The frustration that you are describing relates to the difference between radiologic interpretation and clinical correlation. A radiologist works in a box, so to speak. He or she only sees the patient's imaging study along with a few lines of history. After a radiologist receives an imaging study, he or she will then do a few things. First and foremost, they will make a diagnosis based on the imaging findings; this is their primary role as physicians and there is no other physician specialty that can do a better job. Then, secondarily, they will offer a management plan; this is not their primary role, however, and they will often acknowledge this by stating that they "recommend" xyz be the management plan.
The surgeon, on the other hand, is a master of treatment and management. Their training primarilly emphasizes the management aspect of healthcare with a secondary emphasis on diagnosis.
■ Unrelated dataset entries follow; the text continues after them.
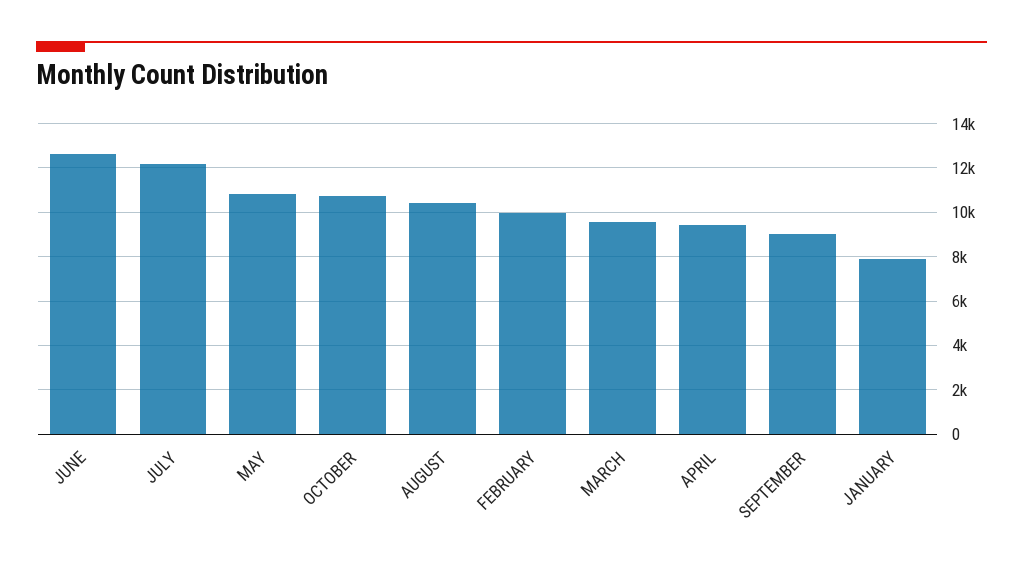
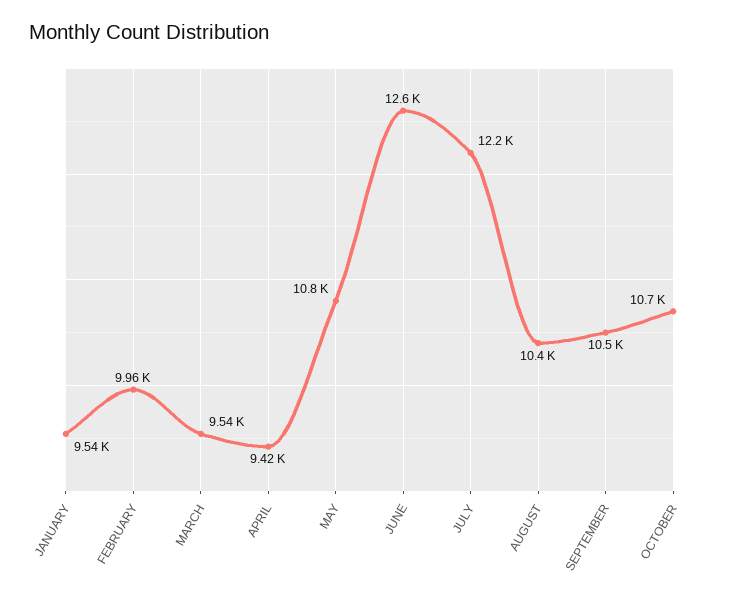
  {
    "JUNE": 12600,
    "JULY": 12200,
    "MAY": 10800,
    "OCTOBER": 10700,
    "AUGUST": 10400,
    "FEBRUARY": 9960,
    "MARCH": 9540,
    "APRIL": 9420,
-   "SEPTEMBER": 9000,
+   "SEPTEMBER": 10500,
-   "JANUARY": 8000
+   "JANUARY": 9540
  }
The fact that a surgeon disagrees with the radiologists management plan is not surprising at all.
I think it's important to note that the same medical condition may have many different clinical presentations. The best approach to medical care is to take advice from the physician with the most training in the given area in which the advice is sought. In the situation above, the radiologist and surgeon are both likely giving the best advice they can. The problem trying to be solved, however, is a clinical problem and in this case, the most appropriate authority is the Surgeon because this is his/her area of expertise.
I can understand the trepidation that many patients have when dealing with physicians, especially given the cost associated with modern day health care. I think it's always good to have some apprehension and skepticism about an individual's motivations. With this said, however, most physicians are not looking to take advantage of people. Sure physicians like to make money, but they are not going to compromise their principles while doing so. We do like to sleep at night. And no i'm not a doctor, but I am a few months short of graduating medical school.